Prior to Tarashuk’s death, Givens, an Emergency Medical Technician (“EMT”), and Harmon, a paramedic, were called to evaluate Decedent’s mental health status. The estate alleged, Givens and the other parties violated Decedent’s Fourteenth Amendment substantive due process right to be free from deliberate indifference to his serious medical needs by failing to ensure Tarashuk was transported to a hospital or jail where he could receive adequate medical attention. The district court determined that, while Tarashuk’s right to freedom from deliberate indifference to his serious medical needs was clearly established at the time of the alleged violation, a genuine dispute of material fact barred a ruling on qualified immunity at the summary judgment stage. Givens and the Appellants appealed the decision that Tarashuk’s constitutional rights were “clearly established” when the alleged violation occurred.
The facts in this case are tragic. Tarashuk suffered from schizophrenia and while suffering from a schizophrenic episode disrobed completely and ran down a highway to an interchange, where, while naked, jumped aboard a tractor trailer.
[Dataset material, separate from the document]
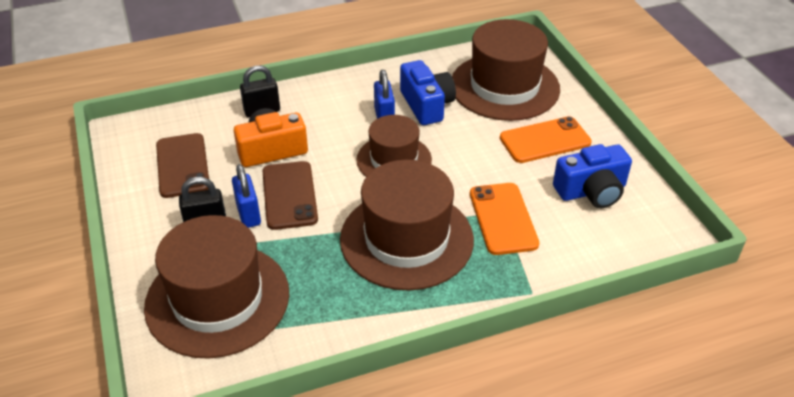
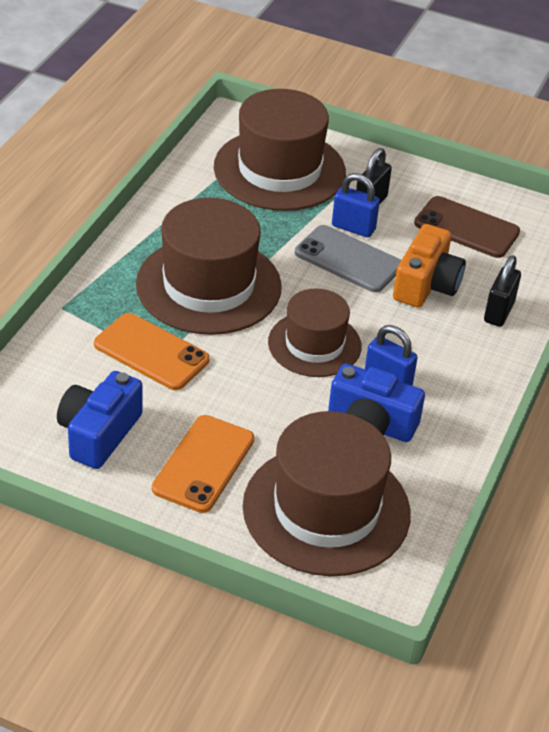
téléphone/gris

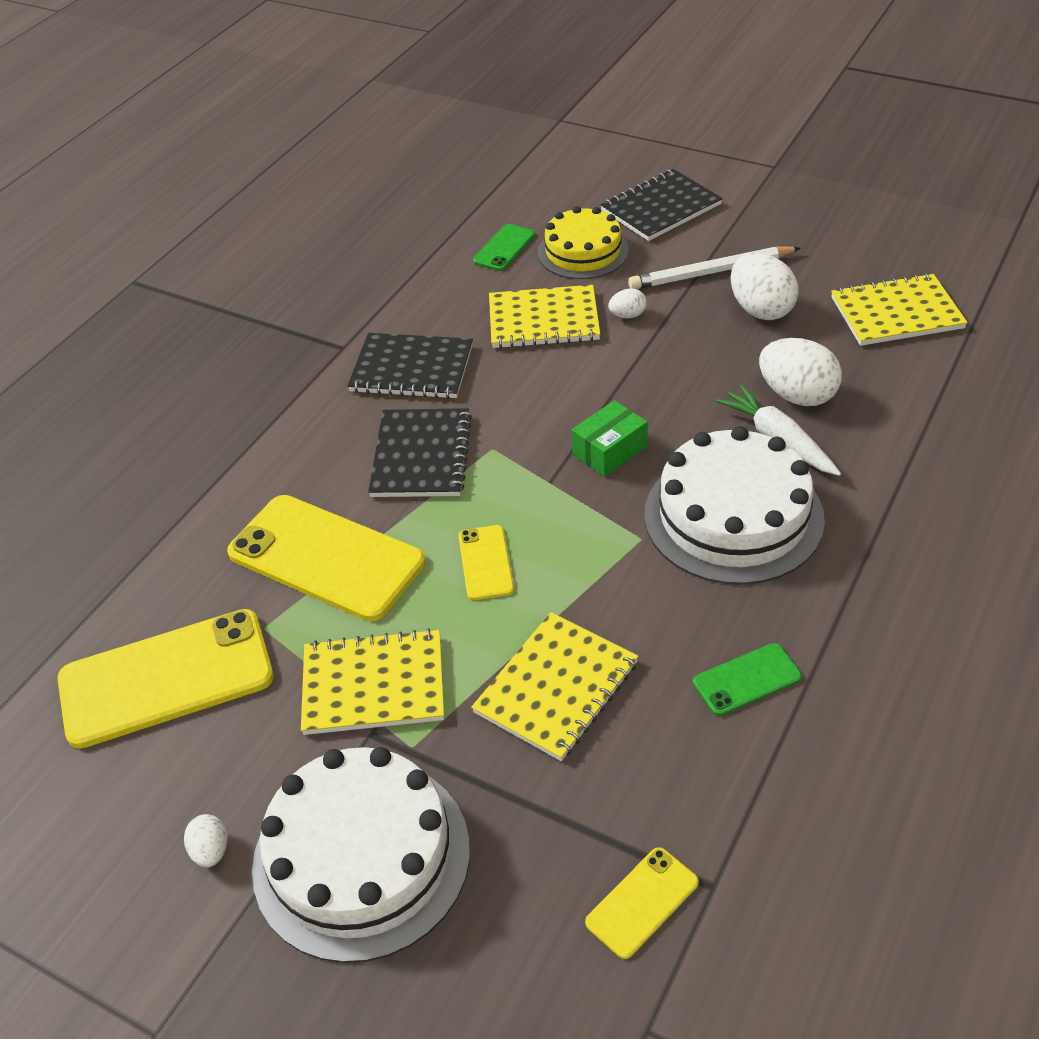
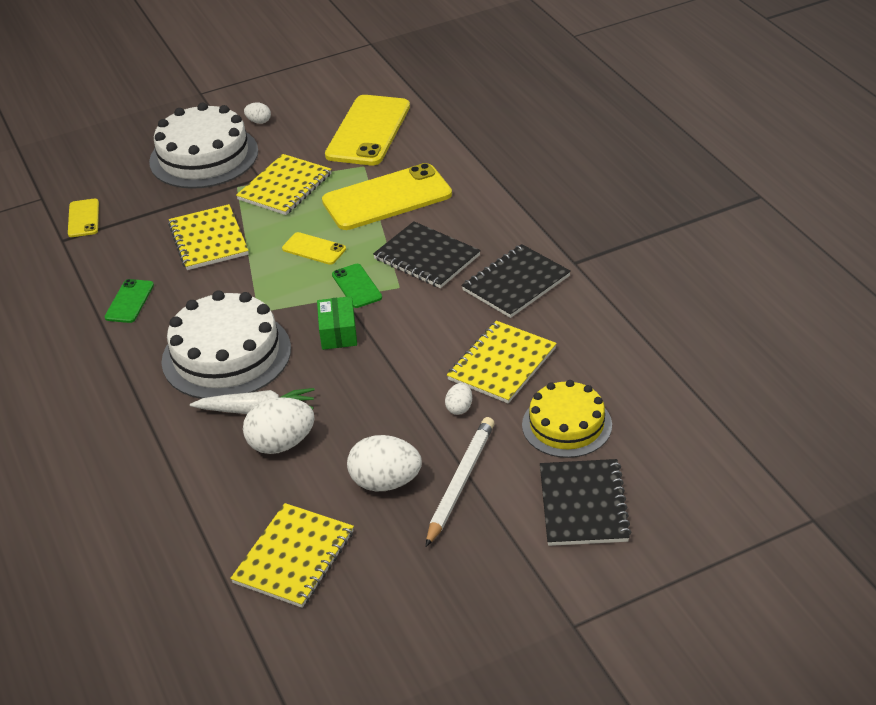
téléphone/vert (2nd from left)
The driver of the truck, not noticing the stowaway, drove off only a mile or so later learning of Tarashuk on the truck. Tarashuk alerted the driver by banging on the windows and jumping on the catwalk between tractor and trailer and pulling out the brake hoses and jumping on the roof of the truck. The driver calls the police and pulled over. The police arrive to find a completely incoherent naked man on top of the truck and asking for medical assistance. EMS arrived and attempted to interview the man, but without little success and despite putting ammonia up his nose to get him to respond. Ultimately, a deputy advised that he would take Tarashuk for a ride and release him once he determined where to do so and that Tarashuk would not be under arrest and not delivered to a hospital. The deputy dropped Tarashuk at a service station still not knowing anything about his identity and shortly thereafter, Tarashuk’ body was discovered along the highway after having been run over. The 4th Circuit held that there was no Qualified immunity as the duty to provide for the detainee. Tarashuk v. Givens (4th US, 21-1930, 11/8/22).